In a single shot, the two sides of a harrowing feud are established.

Up until this point, Daughter of Mine was highly reminiscent of Ingmar Bergman’s 1963 film The Silence, where two women fight for the favor of the child they travel with.

Bergman’s film is famous for its extreme interiority and seems to offer endless conclusions when such a previously underrepresented relationship of feminine rivalry is left in ambiguity. Bispuri’s new film, while clearly drawing as much inspiration from Bergman in content as she found in Michael Haneke’s form, departs dramatically when sex and sexuality become implemented in the competition for motherhood. Angelica, who affords to get drunk largely off turning tricks, is held up as a sign of wretchedness by Tina – who at one melodramatic point literally drags her little girl to a back room where she finds her birth mother offering oral sex – a powerful lesson on the presence of the double standard. The tension begins to rupture Vittoria’s home life, and she finds Angelica both liberated in the world and trapped by it, in seemingly endless cycles. Suddenly, the question of nature versus nurture is at play.
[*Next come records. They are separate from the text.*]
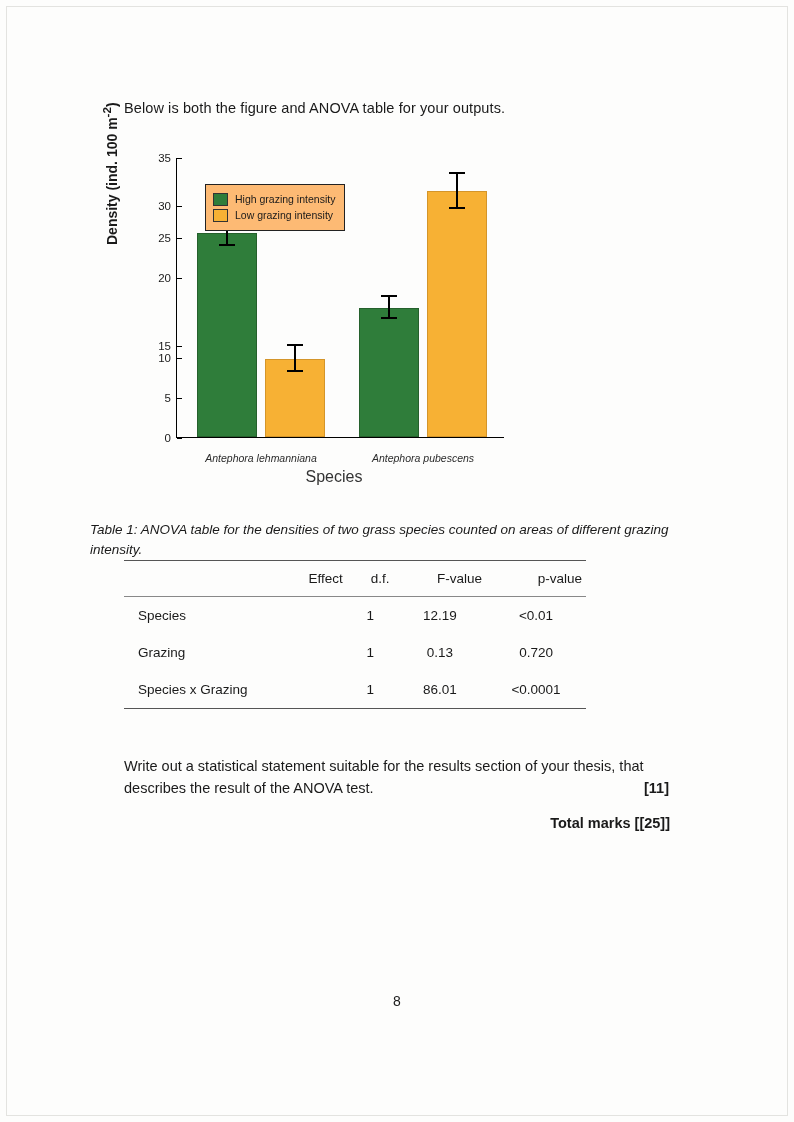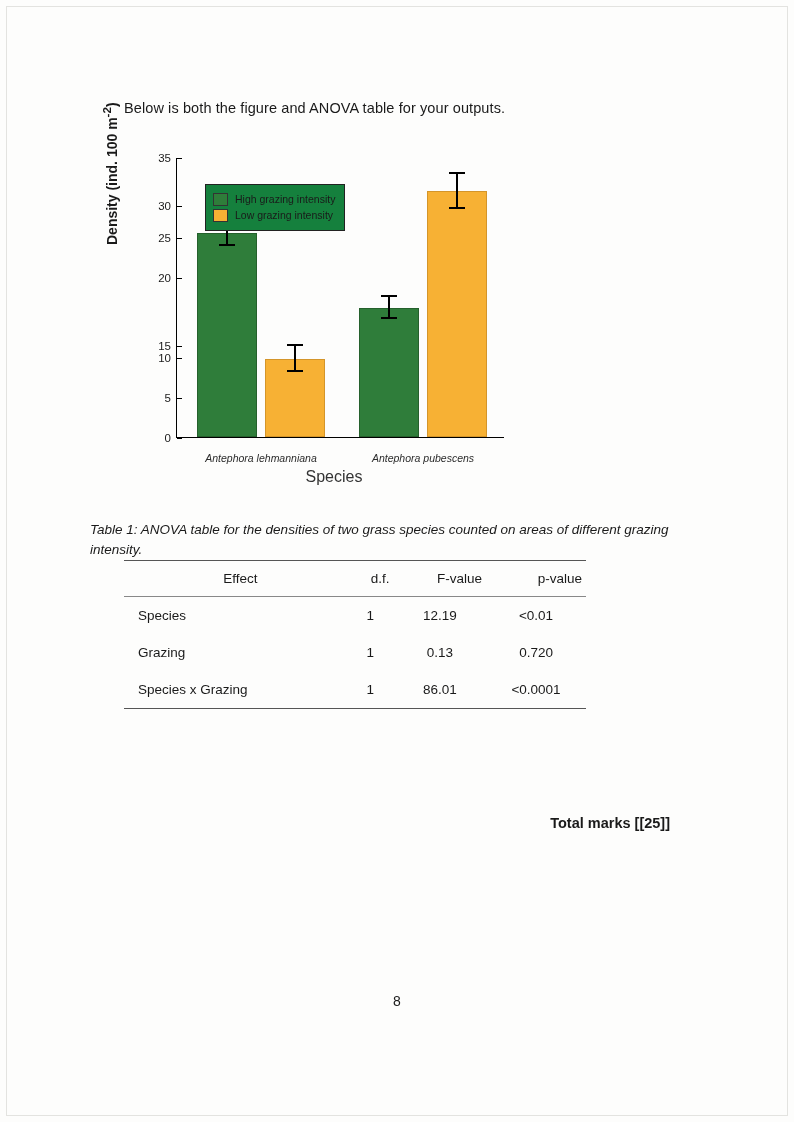--- a/index.html
+++ b/index.html
@@ -107,7 +107,7 @@
     left: 28px;
     top: 26px;
     border: 1px solid #222;
-    background: #15803d;
+    background: #fdba74;
     padding: 6px 9px 6px 7px;
     font-size: 10.5px;
     line-height: 1.55;

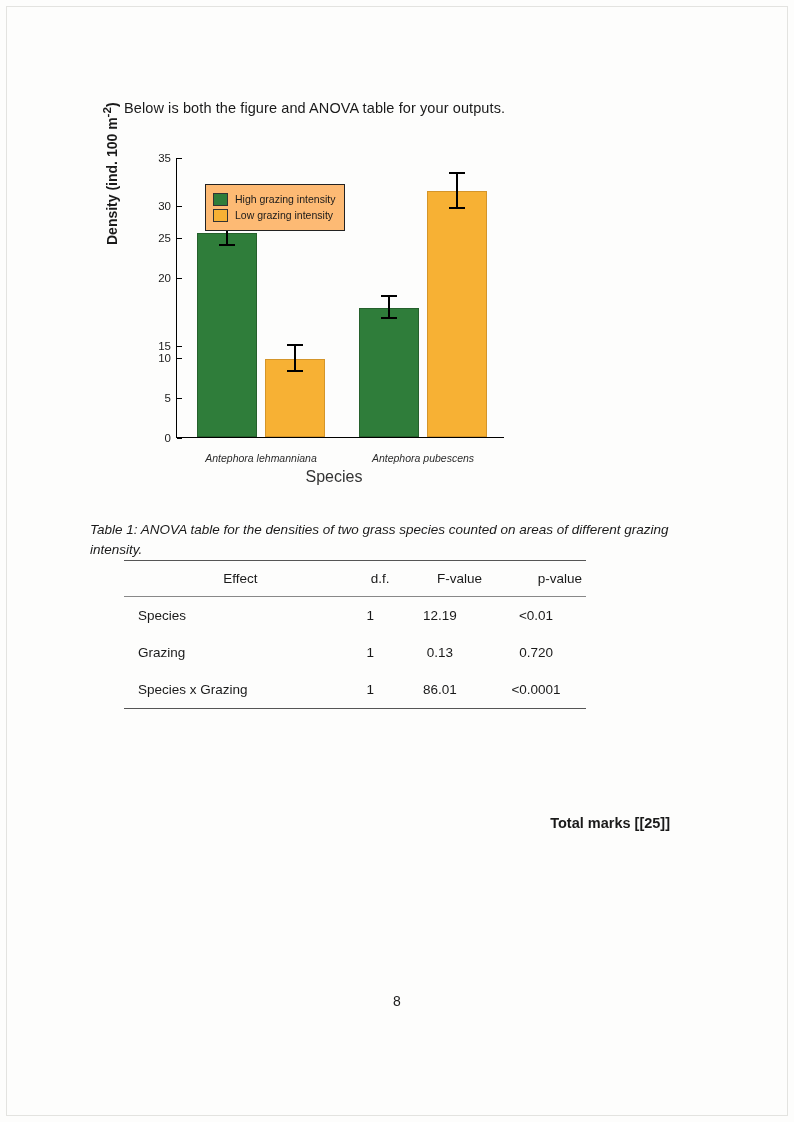--- a/index.html
+++ b/index.html
@@ -160,7 +160,7 @@
     border-top: 1.3px solid #555;
     border-bottom: 1.1px solid #888;
   }
-  .anova thead th.first { text-align: center; padding-left: 14px; margin-top: 9px; }
+  .anova thead th.first { text-align: right; padding-left: 14px; margin-top: 9px; }
   .anova tbody td {
     text-align: center;
     padding: 11px 4px;

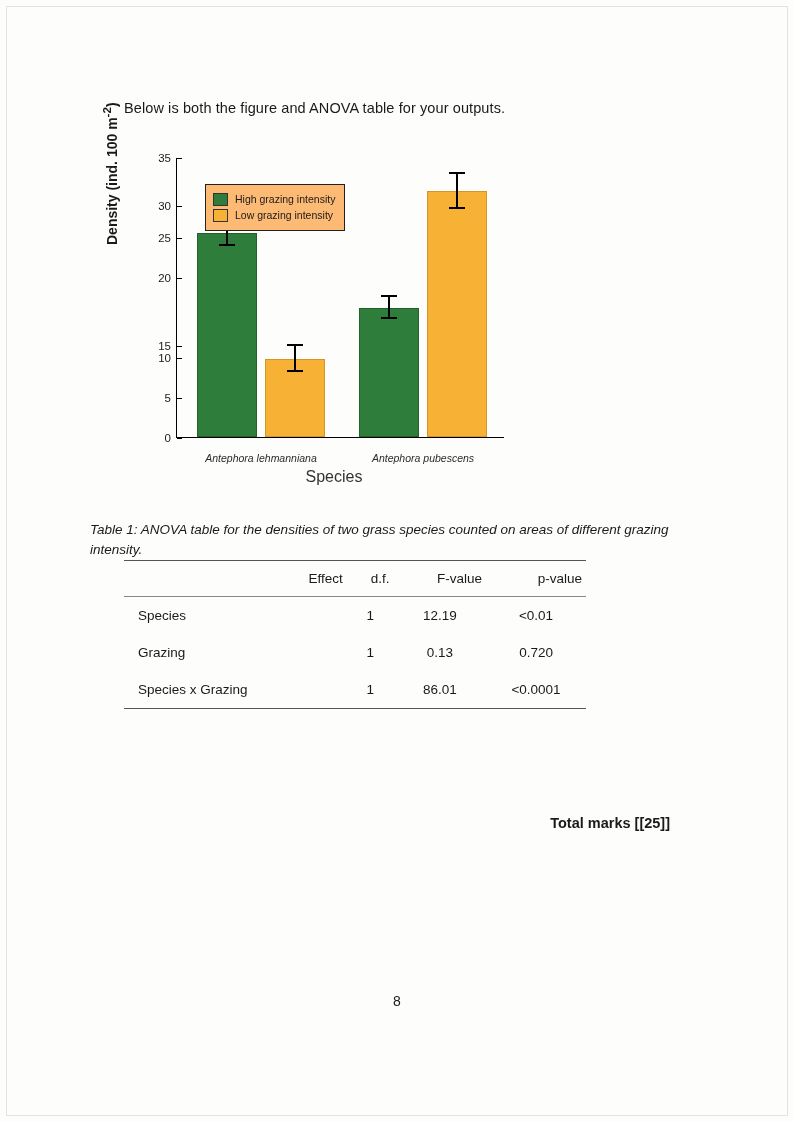--- a/index.html
+++ b/index.html
@@ -304,6 +304,10 @@
     </tbody>
   </table>
 
+  <div class="question">
+    <span>Write out a statistical statement suitable for the results section of your thesis, that describes the result of the ANOVA test.</span>
+    <span class="marks-inline">[11]</span>
+  </div>
 
   <div class="total-marks">Total marks [[25]]</div>
 

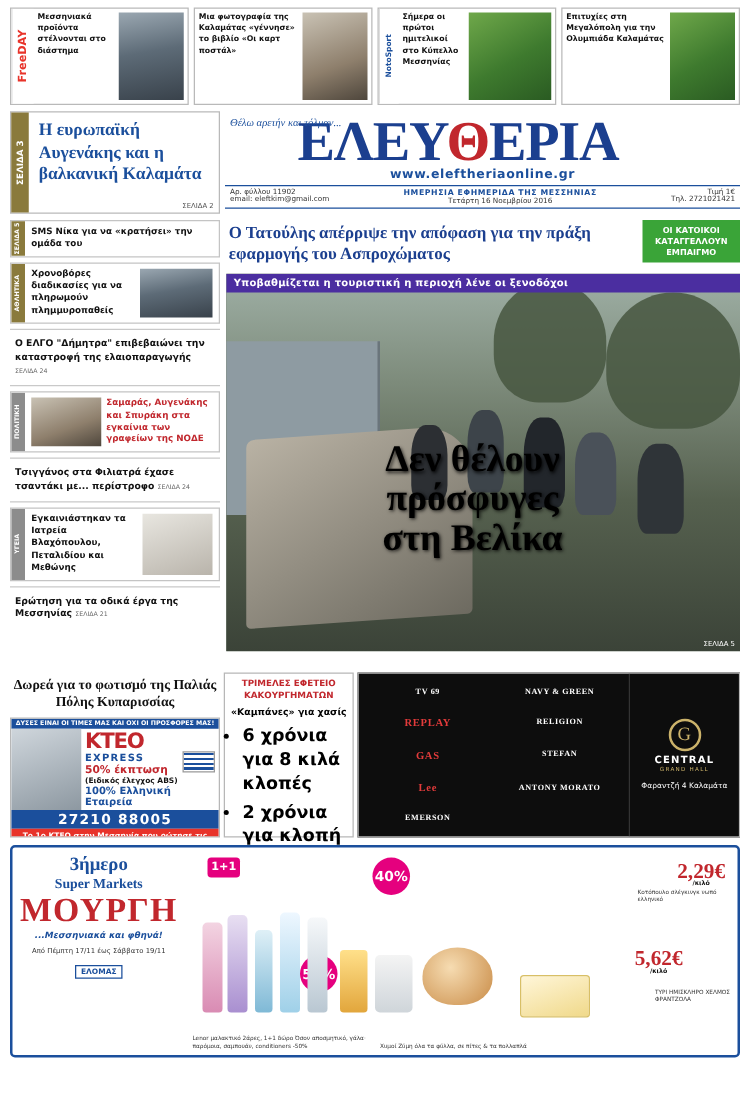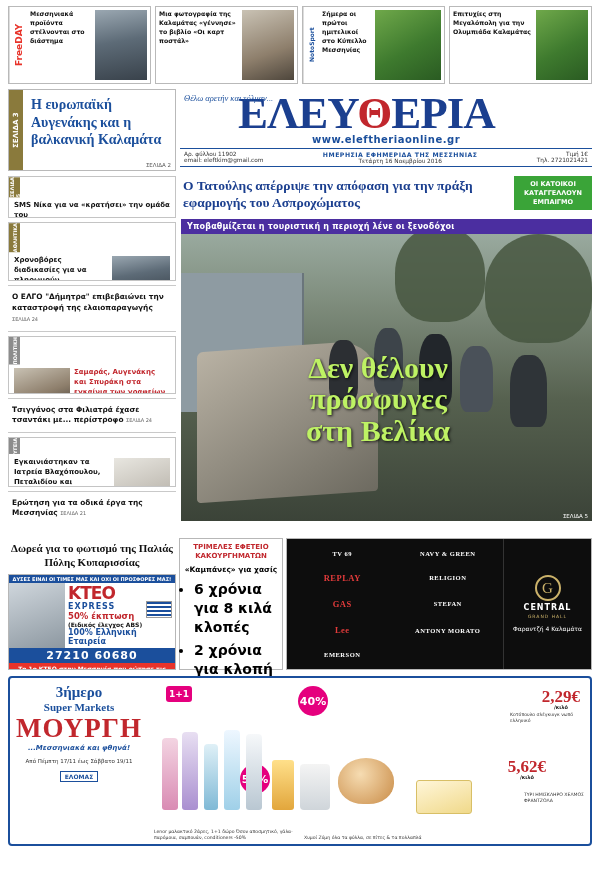--- a/index.html
+++ b/index.html
@@ -57,7 +57,7 @@
   
   .body { display:flex; gap:5px; margin-top:5px; height:345px; }
   .col-left { width:168px; display:flex; flex-direction:column; gap:4px; }
-  .brief { border:1px solid #c4c4c4; display:flex; overflow:hidden;flex-direction:column; }
+  .brief { border:1px solid #c4c4c4; display:flex; overflow:hidden; }
   .brief .tab { width:11px; background:#8a7a3c; color:#fff; font-size:5px; font-weight:bold;
     writing-mode:vertical-rl; transform:rotate(180deg); display:flex; align-items:center; justify-content:center; }
   .brief .tab.gray { background:#8c8c8c; }

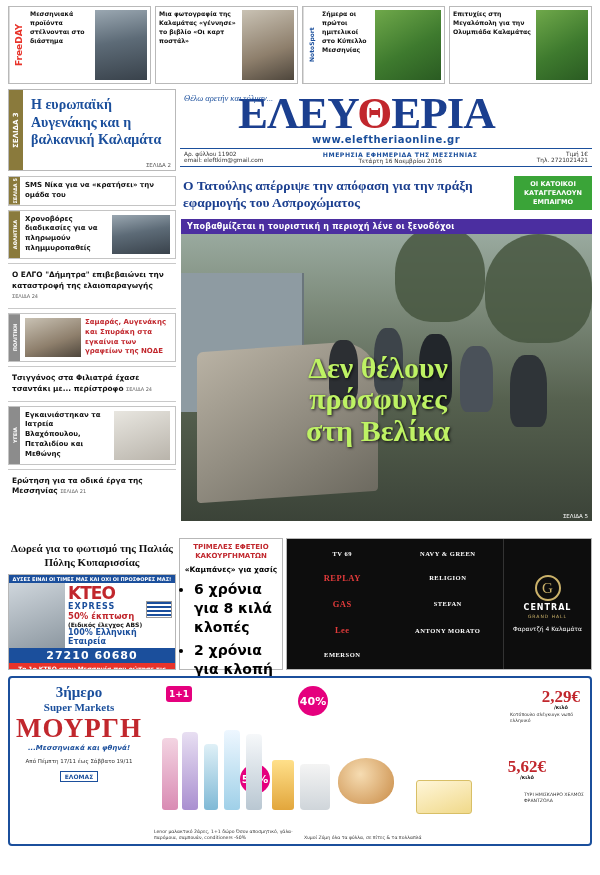--- a/index.html
+++ b/index.html
@@ -88,7 +88,7 @@
   }
   .bigtitle {
     position:absolute; left:0; right:17px; top:44%;
-    font-family:"Liberation Serif", serif; font-weight:bold; color:#bef264;
+    font-family:"Liberation Serif", serif; font-weight:bold; color:#000000;
     font-size:30px; line-height:1.05; text-align:center; text-shadow:1px 1px 3px rgba(0,0,0,.85);
   }
   .photo-pg { position:absolute; right:4px; bottom:2px; color:#fff; font-size:5.5px; }

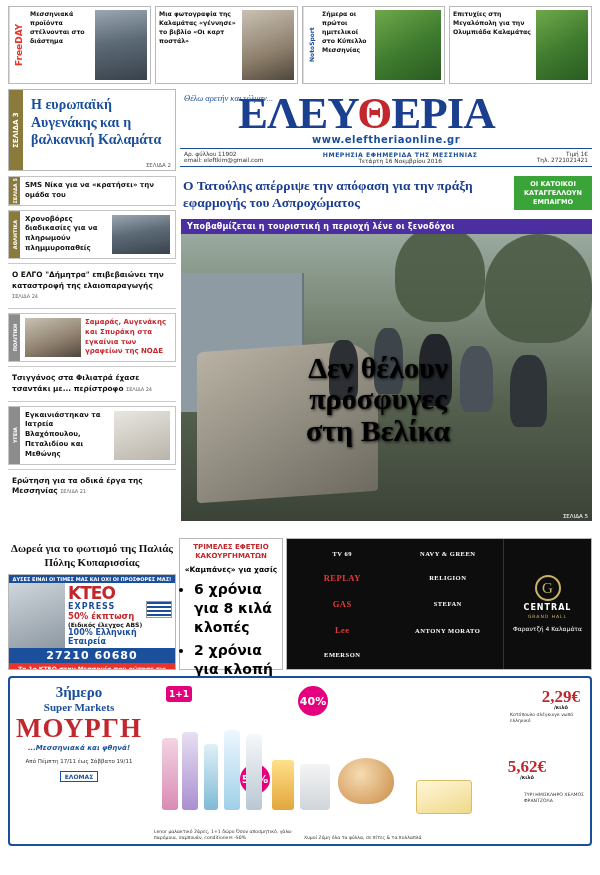--- a/index.html
+++ b/index.html
@@ -319,7 +319,7 @@
           </div>
         </div>
         <div class="flag"></div>
-        <div class="phone">27210 60680</div>
+        <div class="phone">27210 88005</div>
         <div class="foot">Το 1ο ΚΤΕΟ στην Μεσσηνία που ρώτησε τις τιμές</div>
       </div>
     </div>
This drama is not so much resolved as it is articulated, and by the end of the film, we only arrive at a greater understanding of these women as metaphors for Woman. This is compounded with the narrative’s clearly allegorical use of “the void” as a concept of mystified femininity – in the story, it is an extremely thin hole in a necropolis where gold is supposedly hidden, and Angelica brings her daughter to it. Overall, the effect is touching but not especially subtle, and the script seems more to exhaust itself than really take us anywhere. But that’s the other beauty of European cinema – it leaves it up to us to make sense of it all.